Authorities found and detained Badie in his apartment in eastern Cairo, near the site of the sit-in protests supporting fellow Muslim Brotherhood member and ousted President Mohammed Morsi. The death toll likely exceeds 1,000 in the last week of violent clashes between police and activists.
Saudi Arabia-based Al Riyadh newspaper reports deputy leader Mahmoud Ezzat has taken over Badie's position temporarily.
Protests in recent days have petered out slightly as Morsi, who remains under house arrest, was ousted from power in a July 3 coup. He faces charges of killing and torturing protesters in December outside his Cairo residence, and for conspiring with Palestinian militant group Hamas to escape from prison during the 2011 uprising. Morsi had been jailed in early 2011 for controversial political actions.
Egypt's new government has been formed under Adly Mansour, the former head of the Supreme Constitutional Court, and enforced by Gen. Abdel Fattah el-Sisi, the leader of the military. It is considering outlawing the Muslim Brotherhood for the kind of public and fiery activism Badie employed in his open criticism of the July 3 coup.
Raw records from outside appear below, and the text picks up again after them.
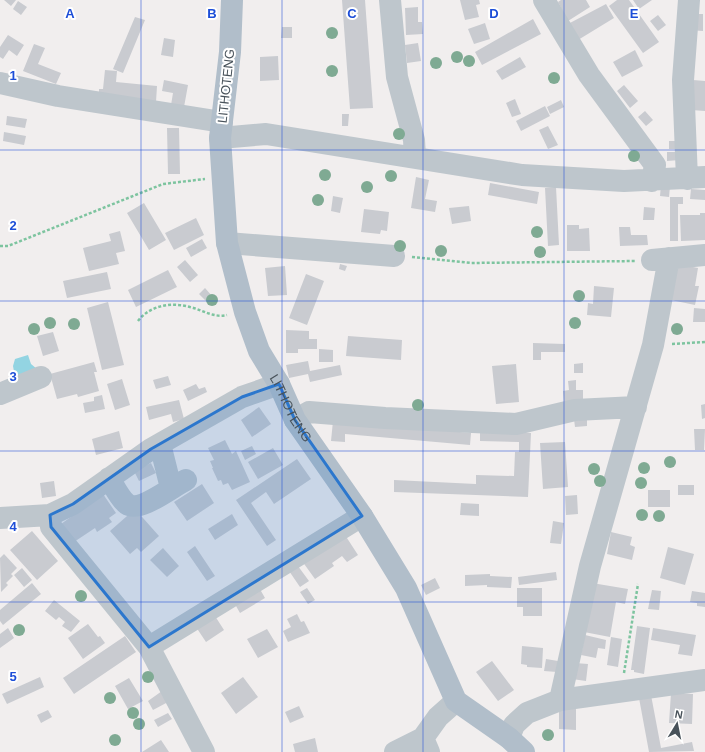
<svg xmlns="http://www.w3.org/2000/svg" width="705" height="752" font-family="Helvetica,sans-serif">
  <style>
    .water { fill: #93d4e2 }
    .building { fill: #c9cbd0 }
    .lines { fill: none; stroke-linecap: round; stroke-linejoin: round }
    .path { stroke: #7dc49f; stroke-width: 2.5; stroke-dasharray: 3 2; stroke-linecap: butt }
    .minor { stroke: #bec6cc; stroke-width: 22 }
    .major { stroke: #b1beca; stroke-width: 22 }
    .tree { fill: #7faa93 }
    .marked { fill: #2c77cd; fill-opacity: 0.2; stroke: #2c77cd; stroke-width: 3; stroke-linejoin: round }
    .grid { fill: none; stroke: #1d4ed8; stroke-width: 1; stroke-opacity: 0.55 }
    .labels { text-anchor: middle; dominant-baseline: central; stroke-width: 4; stroke-linejoin: round; paint-order: stroke }
    .street-label { font-size: 13px; fill: #48525a; stroke: #fff }
    .grid-label { font-size: 13px; text-anchor: middle; font-weight: bold; fill: #1d4ed8; stroke: #fff; stroke-width: 4; stroke-linejoin: round; paint-order: stroke }
  </style>
  <rect width="100%" height="100%" fill="#f1eeee"/>
  <!-- water -->
  <path class="water" d="M28 355 31 364 37 369 15 377 13 366 15 359Z"/>
  <!-- building -->
  <path class="building" d="M4 0H16L11 6Z
    M342 0H365L373 108 350 109Z
    M460 0H479L480 4 476 5 479 17 465 20Z
    M561 0H586L590 7 568 21 558 2Z
    M617 0H629L659 42 643 53 609 6Z
    M633 0H652L639 9Z
    M18 1 27 7 21 15 13 9Z
    M606 4 614 18 578 40 568 24Z
    M418 7V22H422L423 34 406 35 405 8Z
    M694 14H703V31L688 30Z
    M658 15 666 25 658 31 650 21Z
    M135 17 145 20 123 73 113 69Z
    M533 19 541 34 482 65 475 52Z
    M485 23 490 39 474 44 468 29Z
    M282 27H292V38H281Z
    M8 35 24 45 17 56 9 50 3 59 0 57V47Z
    M164 38 175 40 173 57 161 55Z
    M418 43 421 61 407 63 405 45Z
    M34 44 45 48 38 64 61 73 56 84 23 71Z
    M635 50 643 66 622 77 613 62Z
    M278 56 279 80 260 81V57Z
    M520 57 526 67 502 80 496 71Z
    M105 70 117 71 116 82 157 86 156 102 99 96V89H103Z
    M164 80 188 85 184 107 171 105 173 93 162 91Z
    M693 80 705 81V111L691 110Z
    M624 85 638 101 630 108 617 91Z
    M515 99 521 114 512 117 506 103Z
    M561 100 564 107 550 114 547 107Z
    M545 106 550 116 521 131 516 121Z
    M645 111 653 120 646 126 638 117Z
    M342 114H349L348 126H342Z
    M7 116 27 119 25 128 6 125Z
    M548 126 558 145 548 149 539 130Z
    M167 128H179L180 174H168Z
    M4 132 26 136 24 145 3 141Z
    M669 141H678V149H669Z
    M667 152H680V160L667 161Z
    M416 177 429 180 425 199 437 201 435 212 411 208Z
    M490 183 539 192 537 204 488 195Z
    M661 185 670 186 669 197 660 196Z
    M556 187 559 245 548 246 545 188Z
    M691 189 705 190V200L690 199Z
    M333 196 343 198 340 213 331 211Z
    M670 197H683V204H678V241H670Z
    M144 203 166 240 149 250 127 213Z
    M469 206 471 221 452 224 449 208Z
    M644 207 655 208 654 220H643Z
    M364 209 389 212 387 231 381 230 380 234 361 232Z
    M700 213H705V240L681 241 680 215H700Z
    M196 218 204 235 174 250 165 233Z
    M567 225H579V229L589 228 590 251H567Z
    M619 227H630L631 235H647L648 245 620 246Z
    M120 231 125 251 116 253 119 264 89 271 83 248 111 241 109 234Z
    M202 239 207 248 191 257 186 248Z
    M185 260 198 275 190 282 177 267Z
    M340 264 347 266 345 271 339 269Z
    M678 264 698 268 695 286H699L695 305 671 300Z
    M285 266 287 295 268 296 265 268Z
    M168 270 177 287 136 307 128 290Z
    M107 272 111 289 67 298 63 281Z
    M306 274 324 281 307 325 289 318Z
    M594 286 614 288 611 317 587 315 588 303 593 304Z
    M205 288 212 296 206 301 199 294Z
    M108 302 124 365 102 370 87 308Z
    M694 308 705 309V322H693Z
    M286 330 309 331V339H317V349H298V353H286Z
    M53 332 59 351 43 356 37 336Z
    M348 336 402 340 401 360 346 356Z
    M533 343 565 344V352H541V360H533Z
    M319 349 333 350V362H319Z
    M308 361 310 371 340 365 342 375 310 382 308 374 289 378 286 365Z
    M94 362 97 372H94L99 391 78 397 77 394 57 399 50 374Z
    M583 363V373H574V364Z
    M516 364 519 402 496 404 492 366Z
    M168 376 171 385 156 389 153 380Z
    M122 379 130 405 115 410 107 384Z
    M576 380V390H583V402L564 403 563 391 569 390 568 381Z
    M196 384 199 389 205 387 207 392 188 401 183 390Z
    M102 395 105 409 85 413 83 403 94 401V397Z
    M179 400 184 419 173 422 171 414 149 420 146 407Z
    M705 404V418L702 419 701 405Z
    M259 407 271 424 252 437 241 420Z
    M587 418V426L575 427 574 419Z
    M333 421 471 433 470 445 345 434V442L331 441Z
    M694 429H705L704 450H695Z
    M119 431 123 448 96 455 92 439Z
    M480 431 531 433 528 497 394 492V480L476 484V475L514 476 515 452H519V442L480 441Z
    M225 440 232 454 236 451 250 482 232 490 228 483 223 485 221 480 218 481 212 468H213L210 461 214 460 208 448Z
    M565 442 568 487 543 489 540 443Z
    M252 446 256 454 245 460 241 451Z
    M273 448 283 465 258 479 248 462Z
    M297 459 311 479 274 504 266 492 251 503 276 540 267 546 236 500Z
    M151 463 156 473 139 481 134 471Z
    M54 481 56 496 42 498 40 483Z
    M202 484 214 503 187 521 174 502Z
    M678 485H694V495H678Z
    M648 490H670V507H648Z
    M103 494 116 513 109 518 112 522 97 532 95 528 74 542 61 524Z
    M577 495 578 514 566 515 565 496Z
    M461 503 479 504V516L460 515Z
    M135 509 159 536 141 552 137 548 130 554 110 531Z
    M232 514 238 525 215 540 208 529Z
    M553 521 564 523 561 544 550 543Z
    M32 531 58 561 37 580 10 550Z
    M611 532 632 537 630 545 635 547 632 560 607 554Z
    M345 535 358 555 347 562 342 556 332 563 334 566 315 579 302 561Z
    M195 546 215 576 207 581 187 552Z
    M668 547 694 554 685 585 660 578Z
    M163 548 179 566 167 577 150 560Z
    M4 554 17 568 11 574 13 576 6 583 8 585 1 592 0 558Z
    M295 562 309 581 300 587 287 568Z
    M22 568 32 580 24 587 14 575Z
    M556 572 557 580 519 585 518 577Z
    M490 574V576L512 577 511 588 487 587V585L465 586V575Z
    M435 578 440 588 426 595 421 585Z
    M32 583 41 594 3 625 0 621V610Z
    M592 583 628 589 625 604 616 602 610 637 584 632Z
    M257 584 265 598 240 613 232 599Z
    M307 588 315 600 308 604 300 592Z
    M517 588H542V616H523V607H517Z
    M652 590 661 591 659 610 648 609Z
    M692 591 705 593V607L697 606V603L690 602Z
    M54 600 80 621 71 632 62 626 65 622 59 617 56 620 45 611Z
    M297 614 301 622 304 621 310 633 288 642 283 631 291 627 287 619Z
    M215 616 224 630 206 642 196 627Z
    M88 624 98 637 100 636 105 643 83 659 68 638Z
    M637 626 650 628 644 674 634 672V670H631Z
    M8 628 14 638 0 648V634Z
    M653 628 696 635 692 656 678 654 680 645 651 640Z
    M267 629 278 647 258 658 247 639Z
    M585 635 606 640 605 649 598 648 596 658 581 655Z
    M125 636 136 652 74 694 63 678Z
    M611 637 622 639 618 667 607 665Z
    M522 646 543 648 542 668 527 667V665L521 664Z
    M546 659 558 661 557 672 544 671Z
    M492 661 514 690 498 701 476 672Z
    M575 663 588 664 586 681 572 679Z
    M40 677 44 687 7 704 2 694Z
    M243 677 258 697 236 714 221 693Z
    M129 678 143 701 128 709 115 686Z
    M162 691 168 702 153 710 148 701Z
    M671 693 693 694 692 724 669 723Z
    M651 695 661 748 692 742 694 751 649 752 639 698Z
    M299 706 304 717 290 723 285 712Z
    M559 708H576V730L559 729Z
    M48 710 52 717 41 723 37 715Z
    M168 713 172 719 158 727 154 720Z
    M315 738 318 752H295L293 744Z
    M161 740 169 752H142Z"/>
  <g class="lines">
    <!-- path -->
    <path class="path" d="M0 246H8L163 184 205 179
      M412 257 471 263 635 261
      M138 321C150 305 172 302 190 307 203 310 213 318 227 315
      M672 344 705 342
      M624 673 638 584"/>
    <!-- minor -->
    <path class="minor" d="M390 0 397 77 414 140 415 157
      M544 0 589 75 655 165 652 181
      M0 83 58 96 222 122
      M220 138 266 134 522 175 624 181 705 177
      M687 179 683 80 689 0
      M227 243 394 256
      M652 260 705 255
      M0 394 41 377
      M295 420 309 412 385 418 516 424 575 410 636 407
      M160 444 171 488
      M109 478C114 486 120 499 127 504 140 513 173 486 186 480
      M50 515 51 527 149 647 204 752
      M0 518 50 515 73 504 151 449 242 397 279 384
      M149 647 362 516
      M560 700 590 566 653 345 669 258
      M509 738 514 725 527 713 560 700 705 680
      M395 752 423 738
      M429 752 423 738 438 717 456 701"/>
    <!-- major -->
    <path class="major" id="s1" d="M232 0 230 52 220 138 227 243 245 312 259 351 279 384 295 420 362 516 406 588 456 701 509 738 524 752"/>
  </g>
  <!-- trees -->
  <g class="tree">
    <circle cx="332" cy="33" r="6"/>
    <circle cx="457" cy="57" r="6"/>
    <circle cx="469" cy="61" r="6"/>
    <circle cx="436" cy="63" r="6"/>
    <circle cx="332" cy="71" r="6"/>
    <circle cx="554" cy="78" r="6"/>
    <circle cx="399" cy="134" r="6"/>
    <circle cx="634" cy="156" r="6"/>
    <circle cx="325" cy="175" r="6"/>
    <circle cx="391" cy="176" r="6"/>
    <circle cx="367" cy="187" r="6"/>
    <circle cx="318" cy="200" r="6"/>
    <circle cx="537" cy="232" r="6"/>
    <circle cx="400" cy="246" r="6"/>
    <circle cx="441" cy="251" r="6"/>
    <circle cx="540" cy="252" r="6"/>
    <circle cx="579" cy="296" r="6"/>
    <circle cx="212" cy="300" r="6"/>
    <circle cx="50" cy="323" r="6"/>
    <circle cx="575" cy="323" r="6"/>
    <circle cx="74" cy="324" r="6"/>
    <circle cx="34" cy="329" r="6"/>
    <circle cx="677" cy="329" r="6"/>
    <circle cx="418" cy="405" r="6"/>
    <circle cx="670" cy="462" r="6"/>
    <circle cx="644" cy="468" r="6"/>
    <circle cx="594" cy="469" r="6"/>
    <circle cx="600" cy="481" r="6"/>
    <circle cx="641" cy="483" r="6"/>
    <circle cx="642" cy="515" r="6"/>
    <circle cx="659" cy="516" r="6"/>
    <circle cx="81" cy="596" r="6"/>
    <circle cx="19" cy="630" r="6"/>
    <circle cx="148" cy="677" r="6"/>
    <circle cx="110" cy="698" r="6"/>
    <circle cx="133" cy="713" r="6"/>
    <circle cx="139" cy="724" r="6"/>
    <circle cx="548" cy="735" r="6"/>
    <circle cx="115" cy="740" r="6"/>
  </g>
  <!-- marked area -->
  <path class="marked" d="M279 384 295 420 362 516 149 647 51 527 50 515 73 504 151 449 242 397Z"/>
  <!-- grid -->
  <path class="grid" d="M141 0V752M282 0V752M423 0V752M564 0V752M0 150H705M0 301H705M0 451H705M0 602H705"/>
  <g class="labels">
    <!-- street labels -->
    <g class="street-label">
      <text transform="translate(226 86) rotate(-84)">LITHOTENG</text>
      <text stroke="none"><textPath href="#s1" startOffset="422">LITHOTENG</textPath></text>
    </g>
  </g>
  <g class="grid-label">
    <text x="70" y="18">A</text>
    <text x="212" y="18">B</text>
    <text x="352" y="18">C</text>
    <text x="494" y="18">D</text>
    <text x="634" y="18">E</text>
    <text x="13" y="80">1</text>
    <text x="13" y="230">2</text>
    <text x="13" y="381">3</text>
    <text x="13" y="531">4</text>
    <text x="13" y="681">5</text>
  </g>
  <!-- north arrow -->
  <g transform="translate(677 724) rotate(10)" stroke="#ffffff" stroke-width="3" paint-order="stroke">
  <path d="M0-3L7 15L0 10L-7 15Z" fill="#48525a"/>
  <text y="-6" font-size="11" font-weight="bold" text-anchor="middle" fill="#48525a">N</text>
  </g>
</svg>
A video of Badie's arrest shows him sitting on a black couch with off-white clothing, while a man armed with an assault rifle stands nearby.
His arrest was downplayed by some members of his party, including spokesman Ahmed Aref who said on the party's Facebook page, "Mohammed Badie is one member of the Brotherhood."
Badie's son Ammar was killed during violent clashes on Friday between pro-Morsi supporters and security officials.
On Monday, 25 police officials were executed in the northern Sinai region by suspected militants. The attack is considered retribution for 36 detainees who died when they tried to seize control of the bus that was transporting them to prison.
The attacks raise concern that the region of Egypt that borders on Israel could fall into a full-fledged insurgency.
U.N. Secretary General Ban Ki-moon condemned the attacks on Monday, calling for a full investigation. He was "deeply disturbed by the reported deaths," according to a statement.